Not All Remote Devices Are Mobile: Managing Intelligent Connected Devices
Have you ever been shopping at one of your favorite stores, gotten up to the register, and been unable to locate your card for that particular shop? (This always happens to me when I stop to pick up something at the grocery store because my wife carries those cards.) The cashier is usually happy to offer to look up your account by phone number or some other identifier right through the register. Now, have you ever thought of how that's made possible? Obviously they don't have a complete customer database in the register, or even at the store level. Fortunately, companies such as Odyssey Software have been thinking about this very thing—remote device management for "intelligent connected devices." This point has been highlighted by Odyssey Software's announcement this week that the Coca-Cola Company is using the company's Athena remote management software , in conjunction with Microsoft System Center Configuration Manager 2007 (SCCM), to remotely manage the new and state-of-the-art Coca-Cola Freestyle beverage dispensers.
December 8, 2010
Have you ever been shopping at one of your favorite stores, gotten up to the register, and been unable to locate your card for that particular shop? (This always happens to me when I stop to pick up something at the grocery store because my wife carries those cards.) The cashier is usually happy to offer to look up your account by phone number or some other identifier right through the register. Now, have you ever thought of how that's made possible? Obviously they don't have a complete customer database in the register, or even at the store level.
Fortunately, companies such as Odyssey Software have been thinking about this very thing—remote device management for "intelligent connected devices." This point has been highlighted by Odyssey Software's announcement this week that the Coca-Cola Company is using the company's Athena remote management software, in conjunction with Microsoft System Center Configuration Manager 2007 (SCCM), to remotely manage the new and state-of-the-art Coca-Cola Freestyle beverage dispensers.
First, a little bit about what these drink dispenser do. In this digital age of overwhelming choice, this fountain dispenser fits right in: A single dispenser provides an intuitive touch screen display with over 100 different beverage choices to quench your thirst from various Coca-Cola brands, including Coke, Diet Coke, Fanta, Dasani, and Minute Maid. You can also add additional flavors, such as orange or raspberry, to create flavors that aren't otherwise commercially available. The poor is based on microdosing technology, originally developed in the medical field, and the machine itself is outfitted with flavor or ingredient packets that are much like ink jet cartridges. The ingredients are injected directly into the poor stream, and from all accounts, the flavors are as pure as anything you've seen from Coke since its earliest days.
Through the remote management piece, Coca-Cola is able to monitor and collect data both on the overall health of the machines as well as specific sales information. You can see a video below from CNBC that shows the Freestyle dispenser in action as well as some of its reporting features. Coca-Cola is still testing them in limited, though expanding, markets; you can see a list of current locations on the Coca-Cola Freestyle Facebook page. Personally, as an only-Coke-no-Pepsi person, I can't wait to give one a try.
Odyssey Software partnered with Microsoft to work with Coca-Cola on this project, which has been ongoing for several years. As Odyssey Software CEO Mark Gentile explained, they were evaluated against other remote management contenders and ultimately Coke chose the Athena/SCCM combination for the project. "Configuration Manager is the back end infrastructure, the management console . . . the single pane of glass for all the management tasks, whether its provisioning, or remote control, or things like that," Gentile said. "Athena is both used on the device side, so it’s our agent that's exclusively on the device side that's being used. And then on the ConfigMan side, we have some extensions that we install into the Configuration Manager environment so it adds new features to the console to do things with these embedded devices or mobile devices that you typically can't do out of the box with ConfigMan."

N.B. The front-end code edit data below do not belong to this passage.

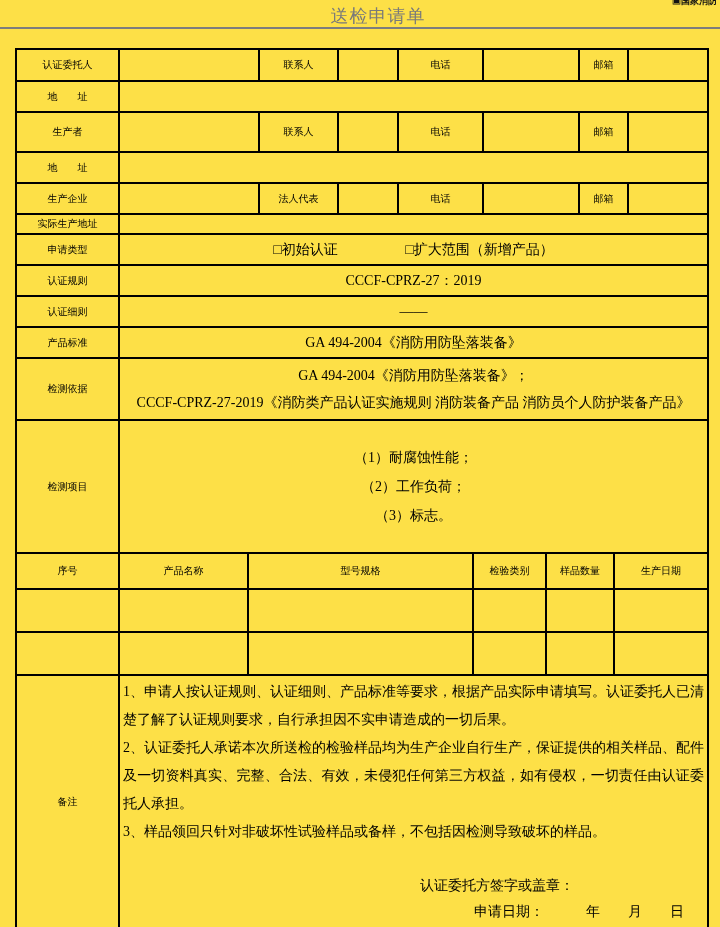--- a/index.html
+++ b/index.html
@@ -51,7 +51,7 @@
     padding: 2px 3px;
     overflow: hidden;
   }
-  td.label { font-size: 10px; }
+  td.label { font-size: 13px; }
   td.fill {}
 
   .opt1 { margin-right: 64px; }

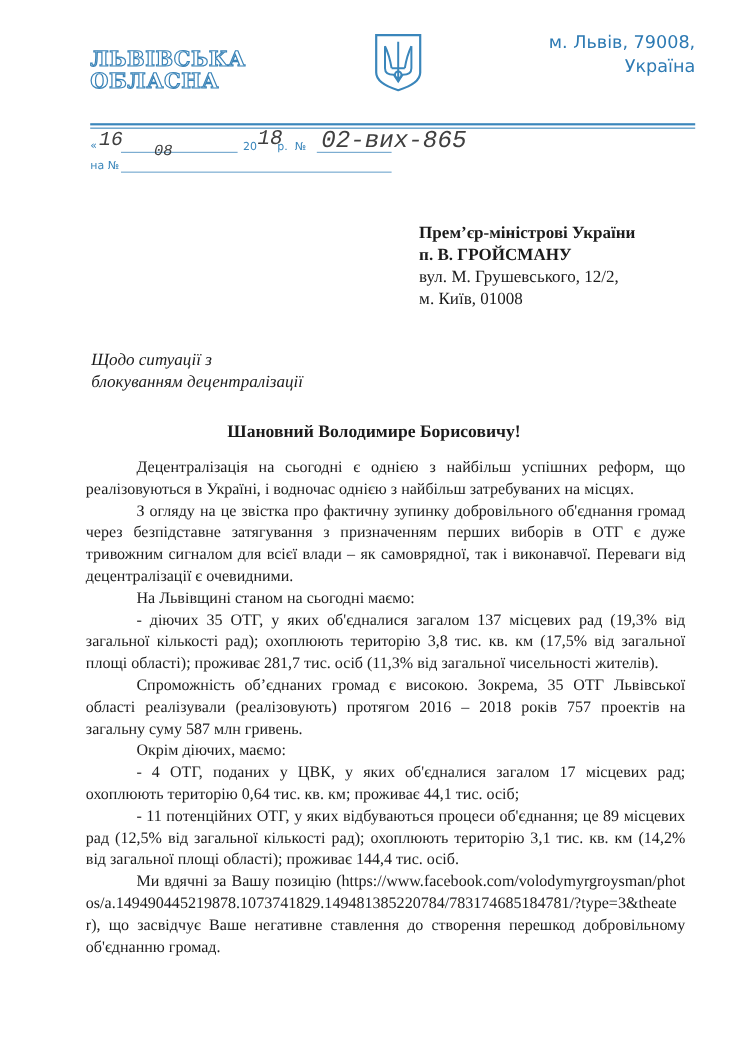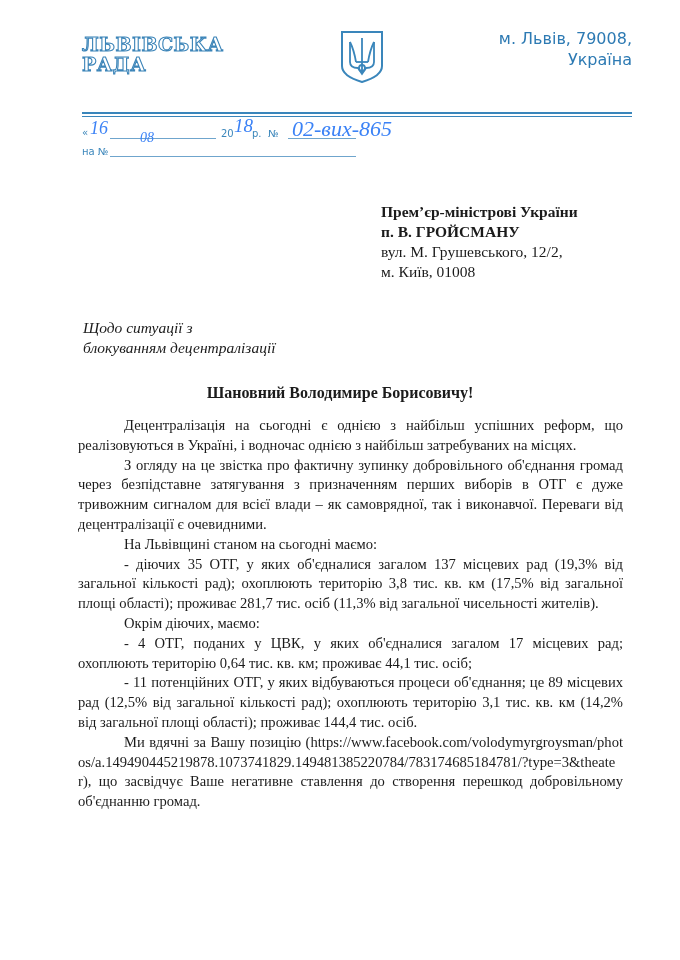--- a/index.html
+++ b/index.html
@@ -10,7 +10,7 @@
   .abs { position: absolute; }
   
   .org-name {
-    left: 82px; top: 34px; color: #ffffff;
+    left: 82px; top: 44px; color: #ffffff;
     font-family: "DejaVu Serif", serif; font-weight: bold; font-size: 19px; line-height: 20px;
     letter-spacing: 0.5px;
     -webkit-text-stroke: 1.1px #3b84b8; text-stroke: 1.1px #3b84b8;

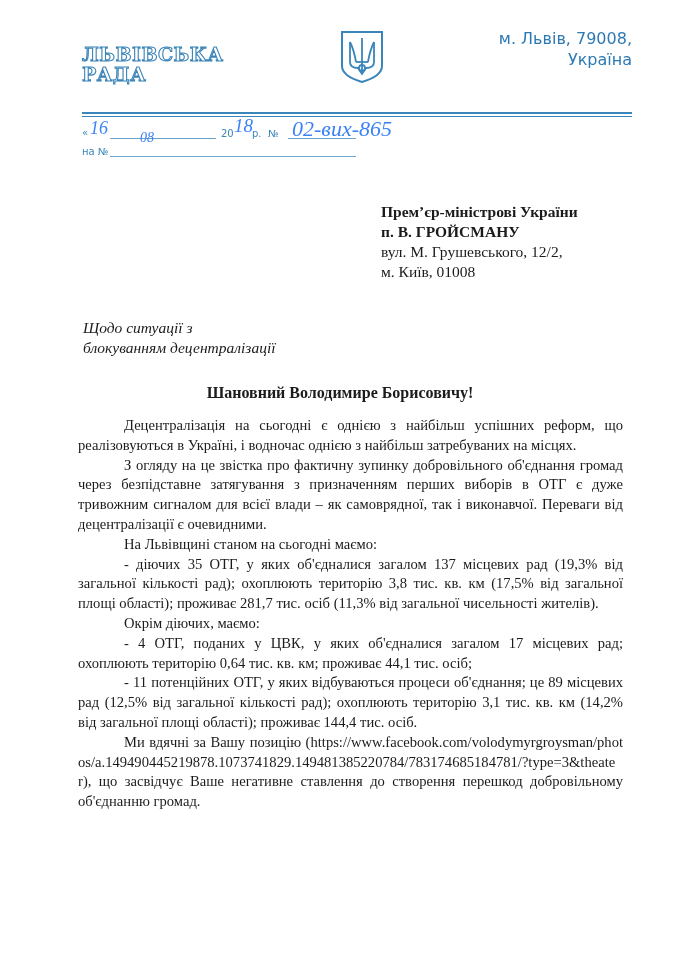--- a/index.html
+++ b/index.html
@@ -45,6 +45,7 @@
 
 <div class="abs org-name">
   <div>Львівська</div>
+  <div>обласна</div>
   <div>рада</div>
 </div>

I've spoken with Odyssey Software and looked at the Athena product several times over the years, but always as a mobile device management platform. However, as Gentile explained, the company is seeing things somewhat differently these days. "There's a need to manage mobile devices," Gentile said. "But really the category that we're in is about managing intelligent connected devices. Mobile is one segment of an intelligent connected device—that's one type. Smartphones are one type of an intelligent connected device. So is a cash register." And it's no surprise, therefore, that Athena is also licensed to companies that do the sort of cash register management that lets stores look up your various loyalty program cards when you wander in without them.
It's exciting technology: both what Coca-Cola is doing with its innovative new fountain, and what Odyssey is doing with remote device management. I love it when some of my favorite things come together in unexpected ways.